• _Work request_
Return each line of the data below that contains the string "vasca". Case matters.

- Opening Delimiter -

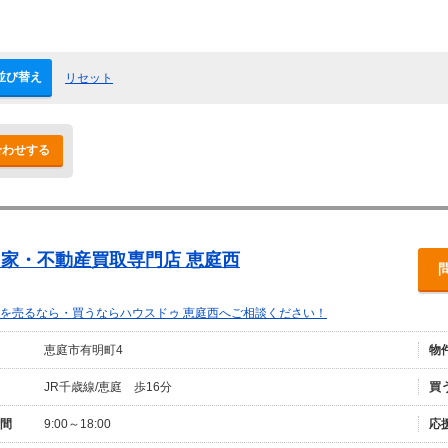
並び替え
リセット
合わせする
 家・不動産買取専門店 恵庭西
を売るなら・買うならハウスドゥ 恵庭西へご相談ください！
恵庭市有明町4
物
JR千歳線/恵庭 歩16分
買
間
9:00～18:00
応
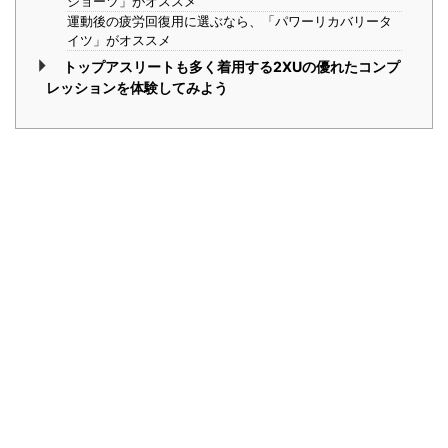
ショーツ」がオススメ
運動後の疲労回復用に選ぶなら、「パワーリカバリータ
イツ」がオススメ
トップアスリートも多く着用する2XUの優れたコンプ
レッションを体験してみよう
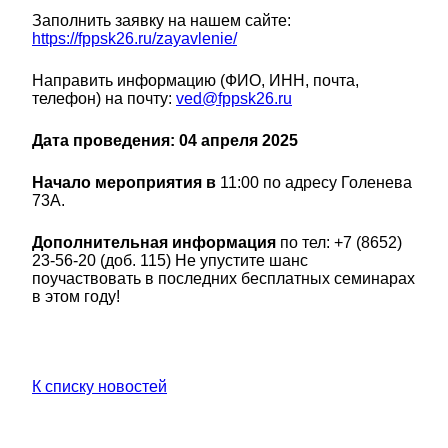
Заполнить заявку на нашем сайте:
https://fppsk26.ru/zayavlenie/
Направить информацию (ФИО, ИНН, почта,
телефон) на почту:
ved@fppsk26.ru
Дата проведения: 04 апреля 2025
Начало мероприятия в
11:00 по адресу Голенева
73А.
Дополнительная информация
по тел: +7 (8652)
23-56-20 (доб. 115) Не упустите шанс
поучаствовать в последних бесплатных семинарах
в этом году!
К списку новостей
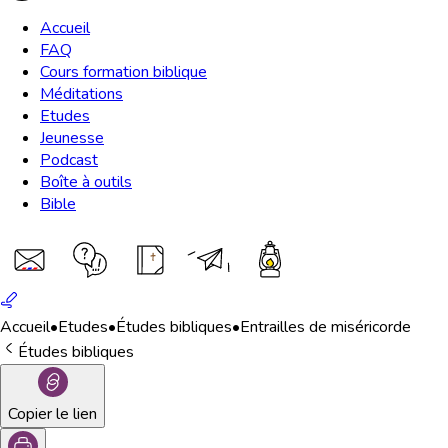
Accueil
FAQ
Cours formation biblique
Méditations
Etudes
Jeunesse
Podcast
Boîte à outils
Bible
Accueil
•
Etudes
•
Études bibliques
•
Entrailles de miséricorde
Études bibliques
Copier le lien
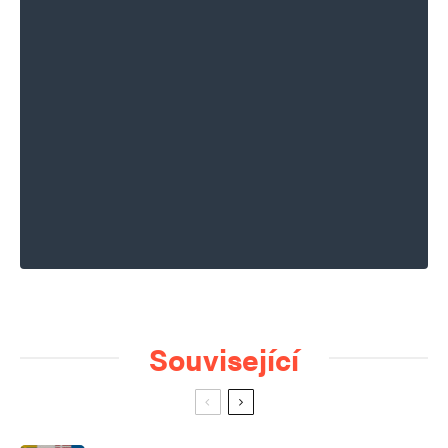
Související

- Closing Delimiter -
- Opening Delimiter -

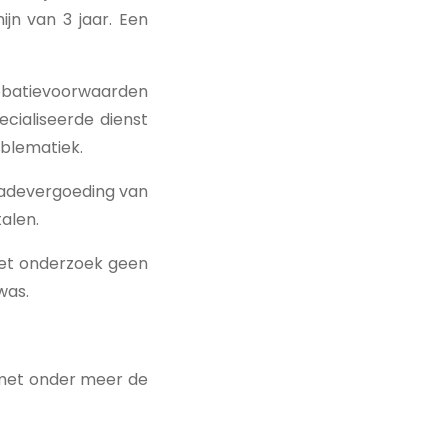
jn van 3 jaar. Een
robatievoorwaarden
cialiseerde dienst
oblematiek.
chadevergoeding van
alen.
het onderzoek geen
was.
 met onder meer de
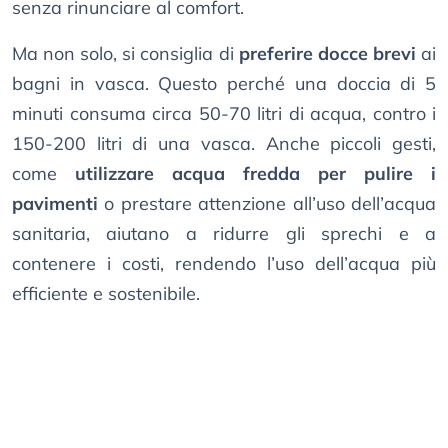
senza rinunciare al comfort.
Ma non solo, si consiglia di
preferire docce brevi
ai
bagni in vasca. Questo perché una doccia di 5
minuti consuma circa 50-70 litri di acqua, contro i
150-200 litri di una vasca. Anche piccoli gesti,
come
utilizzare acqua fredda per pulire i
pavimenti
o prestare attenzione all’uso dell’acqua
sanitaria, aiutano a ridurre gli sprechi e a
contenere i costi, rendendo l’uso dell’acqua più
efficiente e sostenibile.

- Closing Delimiter -

• _Problem solution_
bagni in vasca. Questo perché una doccia di 5
150-200 litri di una vasca. Anche piccoli gesti,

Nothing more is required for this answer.